• _Problem_: Each entry below is to be transcribed exactly; pictures are not copied.

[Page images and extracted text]
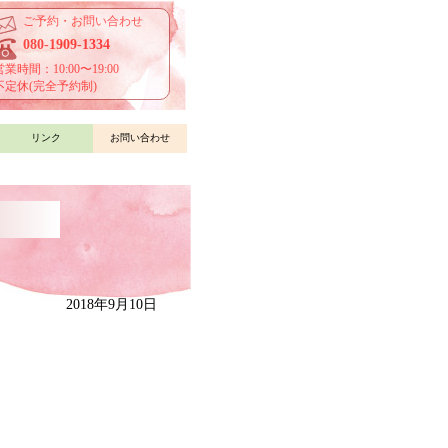
ご予約・お問い合わせ
080-1909-1334
営業時間：10:00〜19:00
不定休(完全予約制)
リンク
お問い合わせ
2018年9月10日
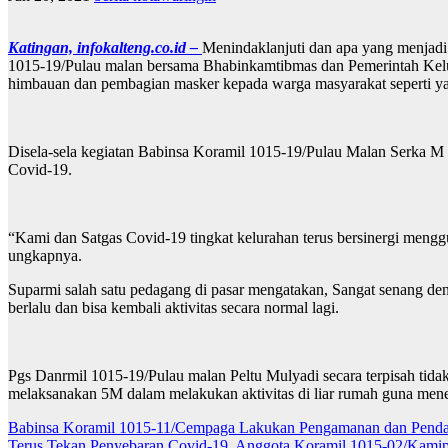
Katingan, infokalteng.co.id –
Menindaklanjuti dan apa yang menjadi
1015-19/Pulau malan bersama Bhabinkamtibmas dan Pemerintah Kelu
himbauan dan pembagian masker kepada warga masyarakat seperti yan
Disela-sela kegiatan Babinsa Koramil 1015-19/Pulau Malan Serka M I
Covid-19.
“Kami dan Satgas Covid-19 tingkat kelurahan terus bersinergi mengg
ungkapnya.
Suparmi salah satu pedagang di pasar mengatakan, Sangat senang d
berlalu dan bisa kembali aktivitas secara normal lagi.
Pgs Danrmil 1015-19/Pulau malan Peltu Mulyadi secara terpisah tid
melaksanakan 5M dalam melakukan aktivitas di liar rumah guna men
N
Babinsa Koramil 1015-11/Cempaga Lakukan Pengamanan dan Pen
Terus Tekan Penyebaran Covid-19, Anggota Koramil 1015-02/Kami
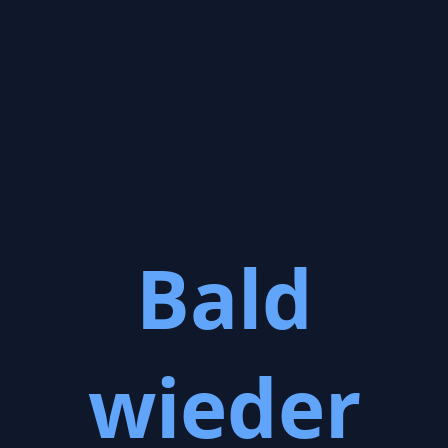
Bald
wieder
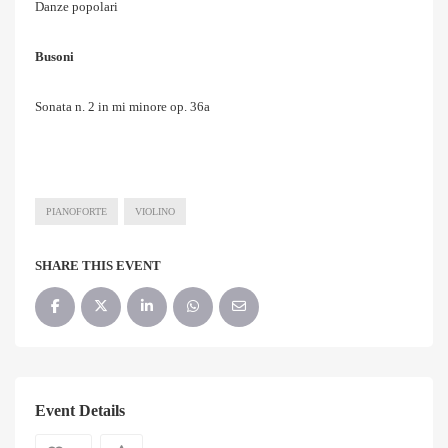
Danze popolari
Busoni
Sonata n. 2 in mi minore op. 36a
PIANOFORTE
VIOLINO
SHARE THIS EVENT
Event Details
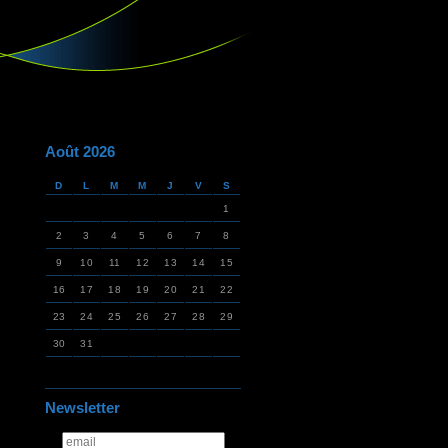
Août 2026
D
L
M
M
J
V
S
1
2
3
4
5
6
7
8
9
10
11
12
13
14
15
16
17
18
19
20
21
22
23
24
25
26
27
28
29
30
31
Newsletter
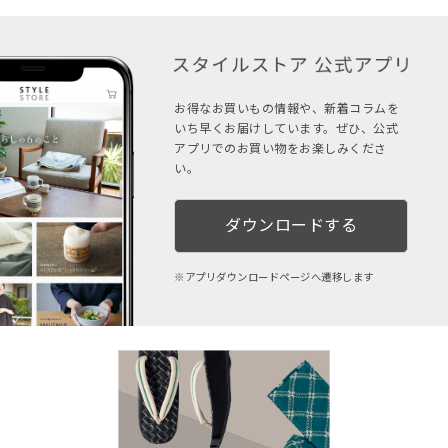
お得なお買いもの情報や、新着コラムを
いち早くお届けしています。ぜひ、公式
アプリでのお買い物をお楽しみくださ
い。
ダウンロードする
アプリダウンロードページへ遷移します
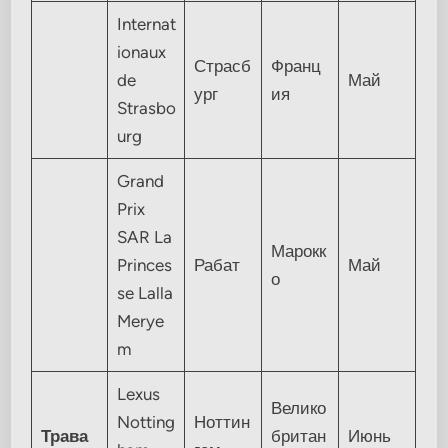
Internat
ionaux
Страсб
Франц
de
Май
ург
ия
Strasbo
urg
Grand
Prix
SAR La
Марокк
Princes
Рабат
Май
о
se Lalla
Merye
m
Lexus
Велико
Notting
Ноттин
Трава
британ
Июнь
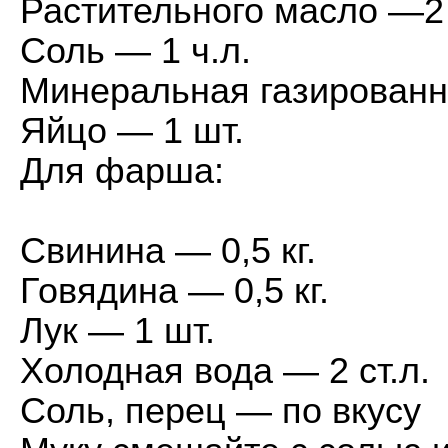
Растительного масло —2 
Соль — 1 ч.л.
Минеральная газированн
Яйцо — 1 шт.
Для фарша:
Свинина — 0,5 кг.
Говядина — 0,5 кг.
Лук — 1 шт.
Холодная вода — 2 ст.л.
Соль, перец — по вкусу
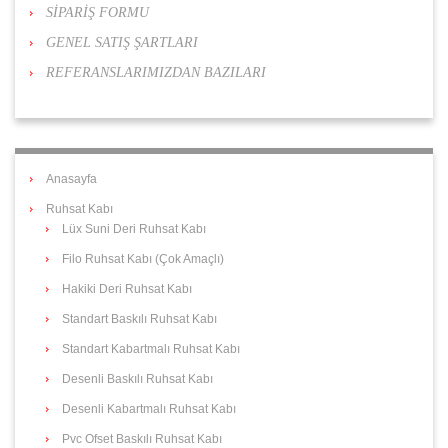
SİPARİŞ FORMU
GENEL SATIŞ ŞARTLARI
REFERANSLARIMIZDAN BAZILARI
Anasayfa
Ruhsat Kabı
Lüx Suni Deri Ruhsat Kabı
Filo Ruhsat Kabı (Çok Amaçlı)
Hakiki Deri Ruhsat Kabı
Standart Baskılı Ruhsat Kabı
Standart Kabartmalı Ruhsat Kabı
Desenli Baskılı Ruhsat Kabı
Desenli Kabartmalı Ruhsat Kabı
Pvc Ofset Baskılı Ruhsat Kabı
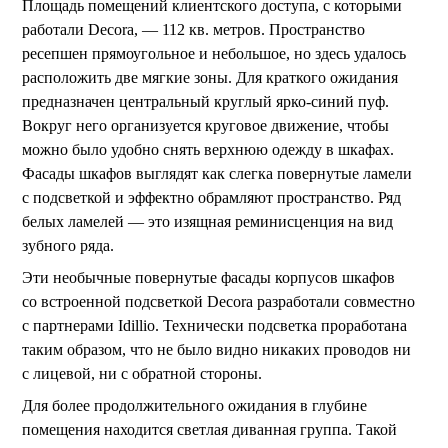
Площадь помещений клиентского доступа, с которыми
работали Decora, — 112 кв. метров. Пространство
ресепшен прямоугольное и небольшое, но здесь удалось
расположить две мягкие зоны. Для краткого ожидания
предназначен центральный круглый ярко-синий пуф.
Вокруг него организуется круговое движение, чтобы
можно было удобно снять верхнюю одежду в шкафах.
Фасады шкафов выглядят как слегка повернутые ламели
с подсветкой и эффектно обрамляют пространство. Ряд
белых ламелей — это изящная реминисценция на вид
зубного ряда.
Эти необычные повернутые фасады корпусов шкафов
со встроенной подсветкой Decora разработали совместно
с партнерами Idillio. Технически подсветка проработана
таким образом, что не было видно никаких проводов ни
с лицевой, ни с обратной стороны.
Для более продолжительного ожидания в глубине
помещения находится светлая диванная группа. Такой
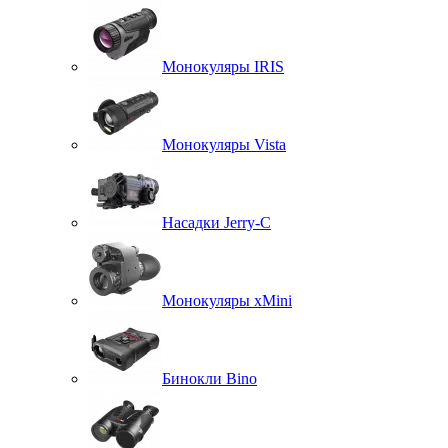
Монокуляры IRIS
Монокуляры Vista
Насадки Jerry-C
Монокуляры xMini
Бинокли Bino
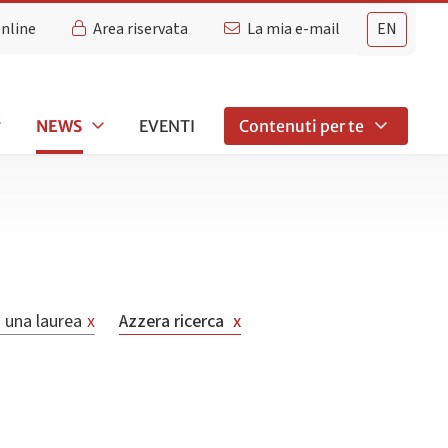
Online
Area riservata
La mia e-mail
EN
NEWS
EVENTI
Contenuti per te
 una laurea
x
Azzera ricerca
x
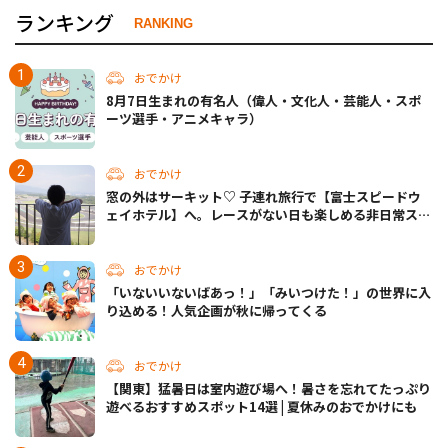
ランキング
RANKING
おでかけ
8月7日生まれの有名人（偉人・文化人・芸能人・スポ
ーツ選手・アニメキャラ）
おでかけ
窓の外はサーキット♡ 子連れ旅行で【富士スピードウ
ェイホテル】へ。レースがない日も楽しめる非日常ステ
イ（静岡・駿東郡）
おでかけ
「いないいないばあっ！」「みいつけた！」の世界に入
り込める！人気企画が秋に帰ってくる
おでかけ
【関東】猛暑日は室内遊び場へ！暑さを忘れてたっぷり
遊べるおすすめスポット14選 | 夏休みのおでかけにも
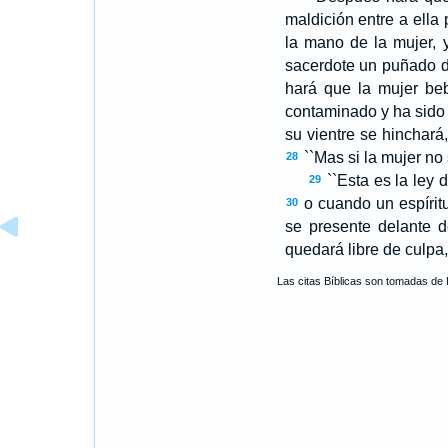
maldición entre a ella
la mano de la mujer, 
sacerdote un puñado d
hará que la mujer be
contaminado y ha sido i
su vientre se hinchará
``Mas si la mujer no 
28
``Esta es la ley 
29
o cuando un espírit
30
se presente delante d
quedará libre de culpa,
Las citas Bíblicas son tomadas de 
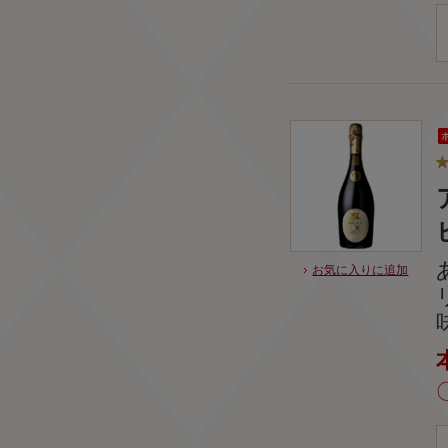
お気に入りに追加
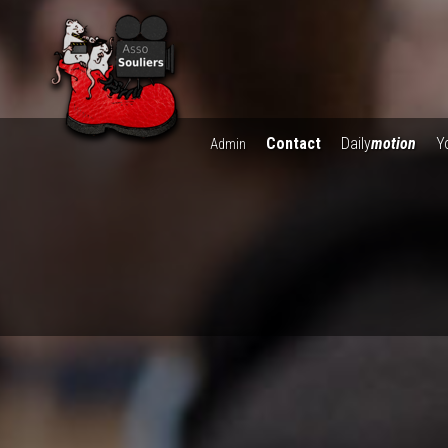
Contact
Daily
motion
Y
Admin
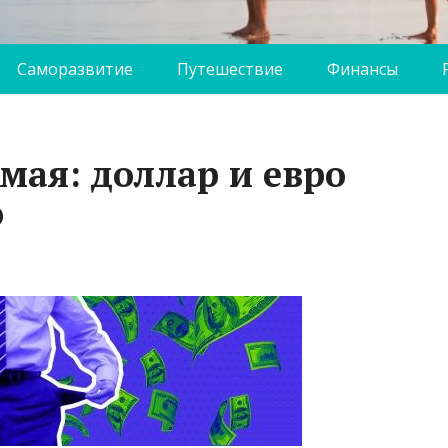
Саморазвитие
Путешествие
Финансы
мая: доллар и евро
ю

• _Output for this task_:
ご予約・お問い合わせ
080-1909-1334
営業時間：10:00〜19:00
不定休(完全予約制)
リンク
お問い合わせ
2018年9月10日
Katingan, infokalteng.co.id –
Menindaklanjuti dan apa yang menjadi
1015-19/Pulau malan bersama Bhabinkamtibmas dan Pemerintah Kelu
himbauan dan pembagian masker kepada warga masyarakat seperti yan
Disela-sela kegiatan Babinsa Koramil 1015-19/Pulau Malan Serka M I
Covid-19.
“Kami dan Satgas Covid-19 tingkat kelurahan terus bersinergi mengg
ungkapnya.
Suparmi salah satu pedagang di pasar mengatakan, Sangat senang d
berlalu dan bisa kembali aktivitas secara normal lagi.
Pgs Danrmil 1015-19/Pulau malan Peltu Mulyadi secara terpisah tid
melaksanakan 5M dalam melakukan aktivitas di liar rumah guna men
N
Babinsa Koramil 1015-11/Cempaga Lakukan Pengamanan dan Pen
Terus Tekan Penyebaran Covid-19, Anggota Koramil 1015-02/Kami
Bald
wieder
Danze popolari
Busoni
Sonata n. 2 in mi minore op. 36a
PIANOFORTE
VIOLINO
SHARE THIS EVENT
Event Details
Août 2026
D
L
M
M
J
V
S
1
2
3
4
5
6
7
8
9
10
11
12
13
14
15
16
17
18
19
20
21
22
23
24
25
26
27
28
29
30
31
Newsletter
お得なお買いもの情報や、新着コラムを
いち早くお届けしています。ぜひ、公式
アプリでのお買い物をお楽しみくださ
い。
ダウンロードする
アプリダウンロードページへ遷移します
Internat
ionaux
Страсб
Франц
de
Май
ург
ия
Strasbo
urg
Grand
Prix
SAR La
Марокк
Princes
Рабат
Май
о
se Lalla
Merye
m
Lexus
Велико
Notting
Ноттин
Трава
британ
Июнь
Растительного масло —2 
Соль — 1 ч.л.
Минеральная газированн
Яйцо — 1 шт.
Для фарша:
Свинина — 0,5 кг.
Говядина — 0,5 кг.
Лук — 1 шт.
Холодная вода — 2 ст.л.
Соль, перец — по вкусу
SİPARİŞ FORMU
GENEL SATIŞ ŞARTLARI
REFERANSLARIMIZDAN BAZILARI
Anasayfa
Ruhsat Kabı
Lüx Suni Deri Ruhsat Kabı
Filo Ruhsat Kabı (Çok Amaçlı)
Hakiki Deri Ruhsat Kabı
Standart Baskılı Ruhsat Kabı
Standart Kabartmalı Ruhsat Kabı
Desenli Baskılı Ruhsat Kabı
Desenli Kabartmalı Ruhsat Kabı
Pvc Ofset Baskılı Ruhsat Kabı
Площадь помещений клиентского доступа, с которыми
работали Decora, — 112 кв. метров. Пространство
ресепшен прямоугольное и небольшое, но здесь удалось
расположить две мягкие зоны. Для краткого ожидания
предназначен центральный круглый ярко-синий пуф.
Вокруг него организуется круговое движение, чтобы
можно было удобно снять верхнюю одежду в шкафах.
Фасады шкафов выглядят как слегка повернутые ламели
с подсветкой и эффектно обрамляют пространство. Ряд
белых ламелей — это изящная реминисценция на вид
зубного ряда.
Эти необычные повернутые фасады корпусов шкафов
со встроенной подсветкой Decora разработали совместно
с партнерами Idillio. Технически подсветка проработана
таким образом, что не было видно никаких проводов ни
с лицевой, ни с обратной стороны.
Для более продолжительного ожидания в глубине
помещения находится светлая диванная группа. Такой
Монокуляры IRIS
Монокуляры Vista
Насадки Jerry-C
Монокуляры xMini
Бинокли Bino
Online
Area riservata
La mia e-mail
EN
NEWS
EVENTI
Contenuti per te
 una laurea
x
Azzera ricerca
x
ランキング
RANKING
おでかけ
8月7日生まれの有名人（偉人・文化人・芸能人・スポ
ーツ選手・アニメキャラ）
おでかけ
窓の外はサーキット♡ 子連れ旅行で【富士スピードウ
ェイホテル】へ。レースがない日も楽しめる非日常ステ
イ（静岡・駿東郡）
おでかけ
「いないいないばあっ！」「みいつけた！」の世界に入
り込める！人気企画が秋に帰ってくる
おでかけ
【関東】猛暑日は室内遊び場へ！暑さを忘れてたっぷり
遊べるおすすめスポット14選 | 夏休みのおでかけにも
maldición entre a ella
la mano de la mujer, 
sacerdote un puñado d
hará que la mujer be
contaminado y ha sido i
su vientre se hinchará
``Mas si la mujer no 
28
``Esta es la ley 
29
o cuando un espírit
30
se presente delante d
quedará libre de culpa,
Las citas Bíblicas son tomadas de 
お気に入りに追加
Contact
Daily
motion
Y
Admin
Саморазвитие
Путешествие
Финансы
мая: доллар и евро
ю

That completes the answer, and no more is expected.